2) He sets the evidential bar so high that no spontaneous human event could clear it

Critics argue Augustine implicitly demands near-lab-grade controls in real-world medical crises.
They claim his standard would dismiss:

  • many well-accepted historical claims,
  • lots of clinical phenomena first known through case reports,
    because the data environment isn’t built for tight verification.

3) He emphasizes errors and embellishment, but underweights “hits” and independent witnesses

Pushback here is methodological: skeptics highlight failure modes; survivalists highlight:

  • cases with contemporaneous corroboration,
  • third-party testimony,
  • or details allegedly unknown to the patient by normal means.
    They say Augustine spends more time on why any single case might fail than on the strongest subset that might survive.

4) Hearing-as-explanation can look like a universal solvent

Augustine leans heavily on “patients could have heard things.”
The pushback: even if hearing can explain some OR details, it doesn’t obviously explain claims involving:

  • visual spatial relations (object location, actions behind barriers),
  • distant events outside earshot,
  • or information reported as acquired while deeply unresponsive.
    Survivalists accuse “maybe they heard it” of becoming unfalsifiable.

5) Target experiments are still early / methodologically hard

On “why not decisive prospective tests?” critics respond:

  • hospitals are chaotic settings,
  • staff turnover and compliance are issues,
  • true cardiac arrest survivors who can later report anything are a small subset,
    so null or ambiguous results don’t settle the matter.

6) Alternative framework: the data are “signal + noise,” not “all noise”

Survivalist pushback often reframes the whole field:

  • memory distortion and folklore exist (noise),
  • but not all cases reduce to that,
    and the right question is whether a small remainder persists after discounting confounds.

Net pushback in one sentence: Augustine is accused of treating messy evidence as if it were disconfirming evidence, and of applying a verification standard that real-world resuscitation cases rarely can meet.


Yes, personal experiences can be very influential to our worldview. Very few have a mind that is guided just by logical reasoning. Logical reasoning may be important in building or removing obstacles to believing something but otherwise, logical reasoning is not usually the path that leads to believing in a faith/worldview matter. Rather, we first believe or select something and after that, try to find rational justification to what we have already intuitively selected in our mind.

The crucial subjective experience may be a ‘miracle’ like sudden healing or disappearance of a cancer at the moment when someone prays healing. It can also be something that is not usually counted as a ‘miracle’ but otherwise convinces the person that God listened to my prayers and answered. It may also be ‘a touch of the invisible’. Whatever it is, I think that the ways how people get the saving faith and become followers of Christ are miracles - work of God within us.
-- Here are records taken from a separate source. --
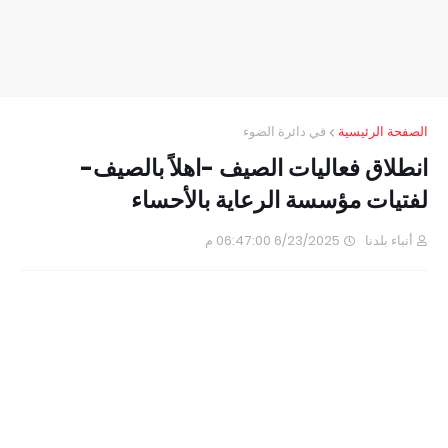
الصفحة الرئيسية
في دائرة الضوء
انطلاق فعاليات الصيف -اهلاً بالصيف-
لفتيات مؤسسة الرعاية بالأحساء
أنباء بلدنا
6/23/2025 06:47:00 م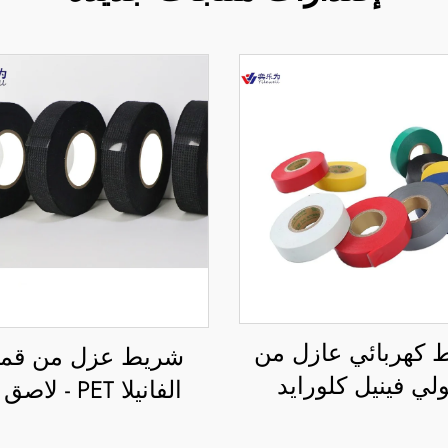
 كهربائي عازل من
شريط عزل من قم
ولي فينيل كلورايد
الفانيلا PET - ل
 للضغط، من جهة
جانب واحد، مقاو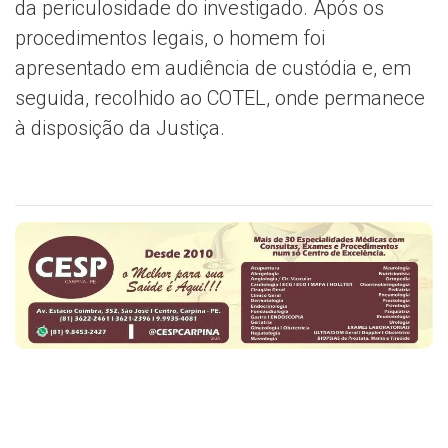
da periculosidade do investigado. Após os
procedimentos legais, o homem foi
apresentado em audiência de custódia e, em
seguida, recolhido ao COTEL, onde permanece
à disposição da Justiça.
Although subjective experiences may be important on a personal level, they cannot be transferred to other people like objective facts. My experience does not touch another person in the same way. For that reason, support for the existence or assumed will of God should not be based on subjective experiences. Biblical scriptures or the conclusions of logical reasoning are potentially more influential in discussions because they are transferable information.